Другим событием было резкое изменение отношений, связывавших Чайковского с Московским отделением Музыкального общества. После пятилетней разнообразной деятельности на благо Московской консерватории и Музыкального общества, которым щедро приносились в жертву и труд, и врожденное умение примирять и сплачивать, и столь же врожденное отвращение к заседаниям и торжественным церемониям, и самое драгоценное — время композитора, Чайковский обнаружил, что его очень успешно отодвигает на задний план человек совсем иного склада и закала — грубо самоуверенный и не отягощенный избытком совестливости новый директор консерватории Василий Ильич Сафонов. Сам Чайковский хорошо понимал преимущества музыкального деятеля подобного типа. Героический, «шестидесятнический» период музыкального просветительства давно был позади. В московском обиходе, в том числе и музыкальном, все большую роль играли беззастенчивая самореклама, оборотистость и крепкая кулацкая хватка. «Не такой абсолютно детски незлобивый и чуждый честолюбия человек, как Танеев, может поднять престиж консерватории, — писал в 1890 году Петр Ильич Юргенсону. — Ей нужен Сафонов за неимением Рубинштейна. Но такие люди, как Н. Рубинштейн, т. е. люди с бешеной энергией и притом забывающие себя ради любимого дела, — страшная редкость». А между тем мысль Чайковского возвращалась к прошедшей на его глазах эпохе музыкальной жизни Москвы: «Нам, по-моему, — писал он в те же недели самому Танееву, — пока еще жива память о Николае Григорьевиче, во всех консерваторских делах следует иметь в виду, как бы поступил он». Возможно, что такой мысленный совет с покойным основателем Московской консерватории натолкнул Петра Ильича и на радикальное решение разрубить завязавшийся в отношениях с Сафоновым мертвый узел уходом из дирекции и отвергнуть вполне реальный при громадном авторитете Чайковского другой вариант — вынужденную отставку Сафонова.
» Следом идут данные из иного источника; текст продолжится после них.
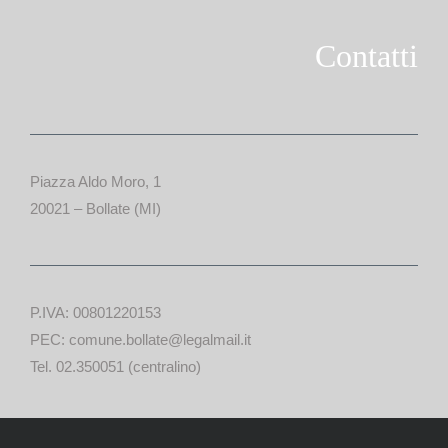
Contatti
Piazza Aldo Moro, 1
20021 – Bollate (MI)
P.IVA: 00801220153
PEC: comune.bollate@legalmail.it
Tel. 02.350051 (centralino)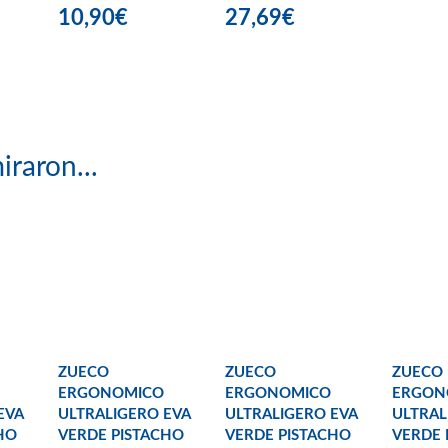
10,90€
27,69€
iraron...
ZUECO
ZUECO
ZUECO
ERGONOMICO
ERGONOMICO
ERGON
EVA
ULTRALIGERO EVA
ULTRALIGERO EVA
ULTRAL
HO
VERDE PISTACHO
VERDE PISTACHO
VERDE 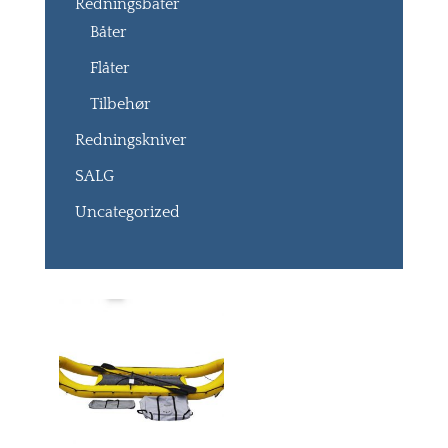
Redningsbåter
Båter
Flåter
Tilbehør
Redningskniver
SALG
Uncategorized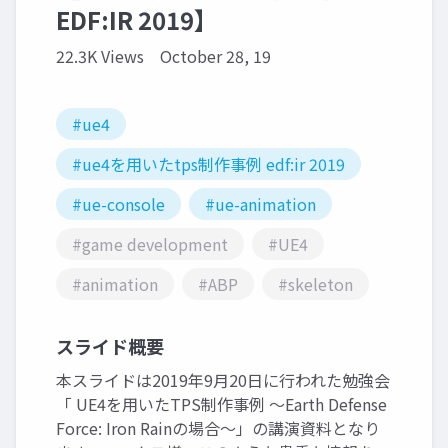
EDF:IR 2019】
22.3K Views
October 28, 19
#ue4
#ue4を用いたtps制作事例 edf:ir 2019
#ue-console
#ue-animation
#game development
#UE4
#animation
#ABP
#skeleton
スライド概要
本スライドは2019年9月20日に行われた勉強会
「 UE4を用いたTPS制作事例 〜Earth Defense
Force: Iron Rainの場合〜」の講演資料となり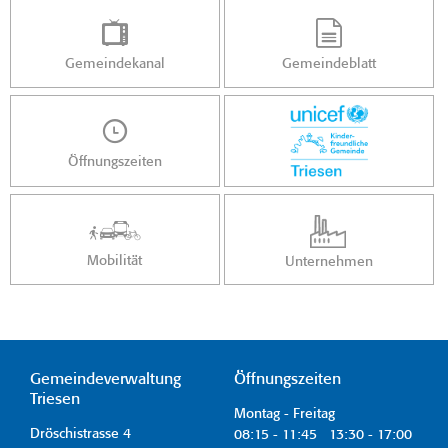
Gemeindekanal
Gemeindeblatt
Öffnungszeiten
Mobilität
Unternehmen
Gemeindeverwaltung
Öffnungszeiten
Triesen
Montag - Freitag
Dröschistrasse 4
08:15 - 11:45 13:30 - 17:00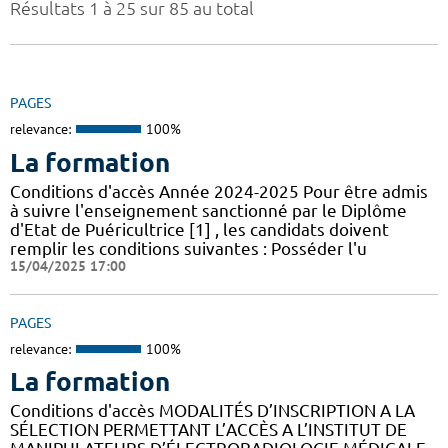
Résultats 1 à 25 sur 85 au total
PAGES
relevance:
100%
La formation
Conditions d'accès Année 2024-2025 Pour être admis
à suivre l'enseignement sanctionné par le Diplôme
d'Etat de Puéricultrice [1] , les candidats doivent
remplir les conditions suivantes : Posséder l'u
15/04/2025 17:00
PAGES
relevance:
100%
La formation
Conditions d'accès MODALITÉS D’INSCRIPTION A LA
SÉLECTION PERMETTANT L’ACCÈS A L’INSTITUT DE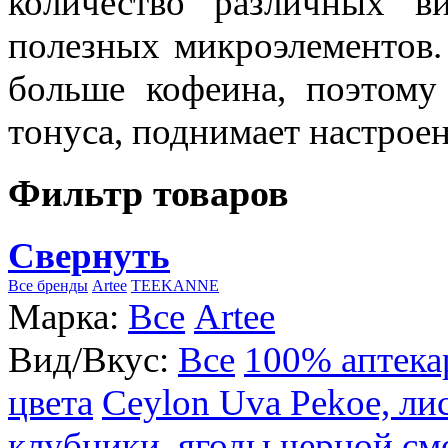
количество различных в
полезных микроэлементов.
больше кофеина, поэтому
тонуса, поднимает настроен
Фильтр товаров
Свернуть
Все бренды
Artee
TEEKANNE
Марка:
Все
Artee
Вид/Вкус:
Все
100% аптека
цвета
Ceylon Uva Pekoe, ли
клубники, ягоды черной см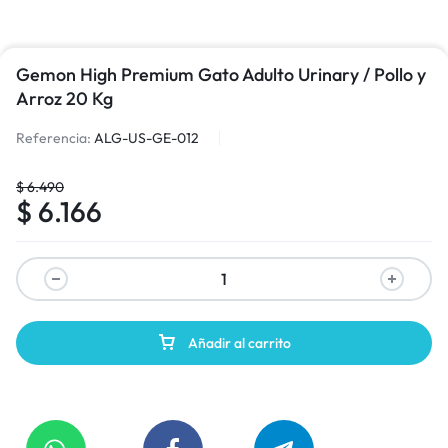
Gemon High Premium Gato Adulto Urinary / Pollo y
Arroz 20 Kg
Referencia:
ALG-US-GE-012
$
6.490
$
6.166
Añadir al carrito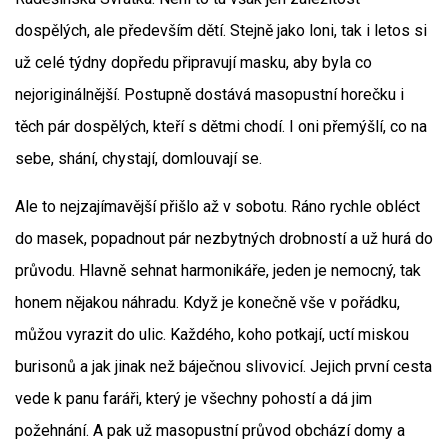
dospělých, ale především dětí. Stejně jako loni, tak i letos si
už celé týdny dopředu připravují masku, aby byla co
nejoriginálnější. Postupně dostává masopustní horečku i
těch pár dospělých, kteří s dětmi chodí. I oni přemýšlí, co na
sebe, shání, chystají, domlouvají se.
Ale to nejzajímavější přišlo až v sobotu. Ráno rychle obléct
do masek, popadnout pár nezbytných drobností a už hurá do
průvodu. Hlavně sehnat harmonikáře, jeden je nemocný, tak
honem nějakou náhradu. Když je konečně vše v pořádku,
můžou vyrazit do ulic. Každého, koho potkají, uctí miskou
burisonů a jak jinak než báječnou slivovicí. Jejich první cesta
vede k panu faráři, který je všechny pohostí a dá jim
požehnání. A pak už masopustní průvod obchází domy a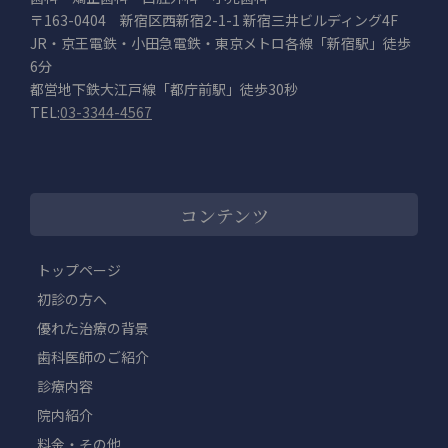
〒163-0404 新宿区西新宿2-1-1 新宿三井ビルディング4F
JR・京王電鉄・小田急電鉄・東京メトロ各線「新宿駅」徒歩
6分
都営地下鉄大江戸線「都庁前駅」徒歩30秒
TEL:
03-3344-4567
コンテンツ
トップページ
初診の方へ
優れた治療の背景
歯科医師のご紹介
診療内容
院内紹介
料金・その他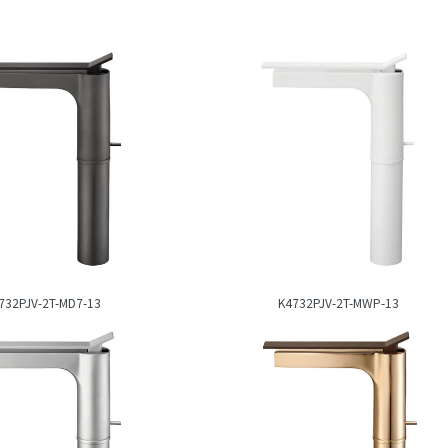
732PJV-2T-MD7-13
K4732PJV-2T-MWP-13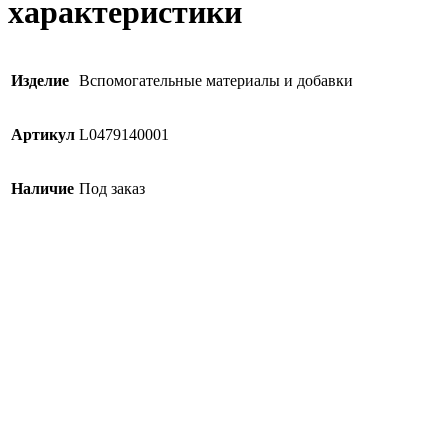
характеристики
Изделие
Вспомогательные материалы и добавки
Артикул
L0479140001
Наличие
Под заказ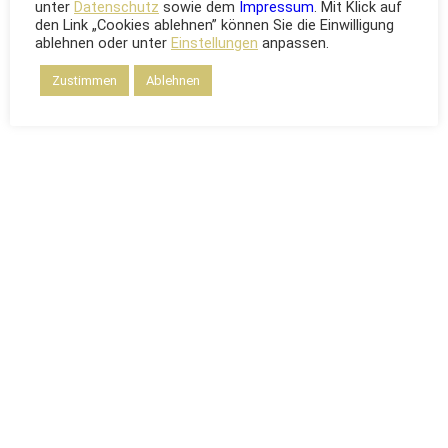
unter
Datenschutz
sowie dem
Impressum
. Mit Klick auf
den Link „Cookies ablehnen” können Sie die Einwilligung
ablehnen oder unter
Einstellungen
anpassen.
Zustimmen
Ablehnen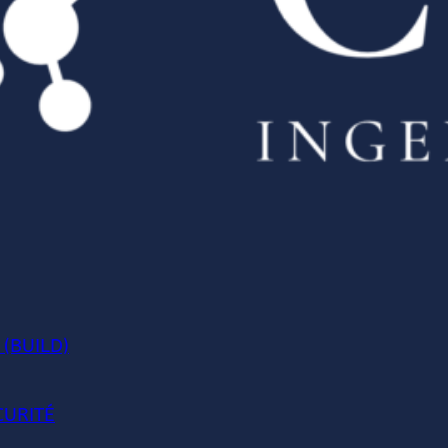
 (BUILD)
CURITÉ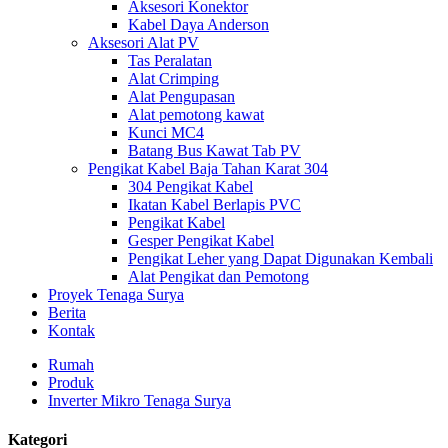
Aksesori Konektor
Kabel Daya Anderson
Aksesori Alat PV
Tas Peralatan
Alat Crimping
Alat Pengupasan
Alat pemotong kawat
Kunci MC4
Batang Bus Kawat Tab PV
Pengikat Kabel Baja Tahan Karat 304
304 Pengikat Kabel
Ikatan Kabel Berlapis PVC
Pengikat Kabel
Gesper Pengikat Kabel
Pengikat Leher yang Dapat Digunakan Kembali
Alat Pengikat dan Pemotong
Proyek Tenaga Surya
Berita
Kontak
Rumah
Produk
Inverter Mikro Tenaga Surya
Kategori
Дом в Клину (до перестройки), где П. И. Чайковский жил в 1892–1893 годах.
Рабочий столик П. И. Чайковского в Клину. Здесь композитор работал над Шестой симфонией.
Страница из рукописной партитуры Шестой симфонии.
Л. В. Собинов в роли Ленского.
П. А. Хохлов в роли Онегина.
В самый разгар работы над «Пиковой дамой» он обратился в дирекцию Московского отделения Музыкального общества с большим, как он сам потом его называл, «сентиментальным» письмом. Оно так ярко рисует личность композитора, исполнено такого достоинства, такой искренности и силы, что, пожалуй, во всем литературном наследии Чайковского мало найдется подобного. Высокий душевный подъем, сопровождающий кристаллизацию давно тревоживших его сознание образов и чувств и сделавший возможным появление на свет «Пиковой дамы», бросает особенный отсвет на тон и внутреннюю музыку письма. «Мне кажется, — писал он, — что раз я состою директором в Отделении Музыкального общества, то все дела специально-музыкальные должны безусловно зависеть от меня. Мое желание, мое указание, моя рекомендация… должны быть законом. Я высказываюсь так резко, ибо имею в виду не только свою музыкальную компетенцию, но и величайшее беспристрастие, отсутствие лицеприятия да к тому же еще глубокую приверженность к консерватории. Но я усматриваю, что мое желание, указание и рекомендация не только не закон, но сущее ничто…» Объяснив, почему неприглашение в Московскую консерваторию превосходного виолончелиста А. А. Брандукова, воспитанника той же консерватории, есть в данном случае «прямое приглашение мне выйти из дирекции», Чайковский продолжает: «Что важнее в настоящее время, что нужнее для консерватории: чтоб я остался директором Музыкального общества или чтобы Василий Ильич оставался директором консерватории? Бессомненно, нужнее и важнее второе… Но как же выйти из этой дилеммы? Очень просто: тем, что я перестану быть директором… Ради бога, не думайте, что я пишу все это, дабы напугать, дабы меня упрашивали, одним словом, чтобы поломаться. Нет, повторяю, я много обо всем этом думал и убежден, что поступаю как следует… Мне остается еще сказать, что, сколько бы я ни прожил, где бы я не жил, ничто и никогда не искоренит из моего сердца самой глубокой и горячей любви к Московскому Музыкальному обществу и консерватории и что благополучие их останется, несмотря ни на какие перемены, весьма близким моему сердцу до самой последней минуты моей жизни. Засим еще раз прошу простить меня, не сердиться и верить в полную искренность всего, что я написал».
Соединение в этом письме деловитости и прямоты было так необычно, что его даже не решились огласить на заседании дирекции и просили прислать другое — «не подробное, в выражениях хладнокровных, именно официальных». Но короткое или длинное, хотел он того или нет, письмо обрубило нити, четверть века связывавшие композитора с Москвой.